§ **EXERCISE**
Copies of all lines containing the string "スティーヴ" are needed from the data below.

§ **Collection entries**
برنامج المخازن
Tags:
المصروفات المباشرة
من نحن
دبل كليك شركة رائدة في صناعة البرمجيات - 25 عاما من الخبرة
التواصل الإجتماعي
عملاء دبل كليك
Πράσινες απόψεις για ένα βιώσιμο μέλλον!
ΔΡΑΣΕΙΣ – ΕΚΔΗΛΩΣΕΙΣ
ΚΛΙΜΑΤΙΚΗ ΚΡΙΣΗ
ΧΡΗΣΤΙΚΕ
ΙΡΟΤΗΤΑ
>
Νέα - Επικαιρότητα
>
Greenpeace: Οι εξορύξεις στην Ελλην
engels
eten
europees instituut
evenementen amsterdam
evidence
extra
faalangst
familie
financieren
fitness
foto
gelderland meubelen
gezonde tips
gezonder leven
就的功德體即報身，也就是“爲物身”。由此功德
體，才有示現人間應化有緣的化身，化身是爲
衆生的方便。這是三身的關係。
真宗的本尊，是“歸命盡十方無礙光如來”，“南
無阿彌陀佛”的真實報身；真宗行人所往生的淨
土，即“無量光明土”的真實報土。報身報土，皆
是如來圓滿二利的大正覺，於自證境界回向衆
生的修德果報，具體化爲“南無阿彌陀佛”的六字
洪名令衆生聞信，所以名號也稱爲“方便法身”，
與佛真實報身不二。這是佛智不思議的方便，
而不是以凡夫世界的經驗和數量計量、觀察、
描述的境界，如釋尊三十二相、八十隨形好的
* * *
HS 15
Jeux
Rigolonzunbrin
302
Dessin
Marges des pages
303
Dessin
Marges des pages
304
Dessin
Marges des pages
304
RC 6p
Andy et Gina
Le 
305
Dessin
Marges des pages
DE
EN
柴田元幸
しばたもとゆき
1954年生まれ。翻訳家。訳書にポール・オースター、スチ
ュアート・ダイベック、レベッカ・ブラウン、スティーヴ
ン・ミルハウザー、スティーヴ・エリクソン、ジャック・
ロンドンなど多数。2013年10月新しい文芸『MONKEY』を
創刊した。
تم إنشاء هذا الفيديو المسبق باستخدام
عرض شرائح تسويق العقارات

§ **OUTPUT OF THE TASK**
ュアート・ダイベック、レベッカ・ブラウン、スティーヴ
ン・ミルハウザー、スティーヴ・エリクソン、ジャック・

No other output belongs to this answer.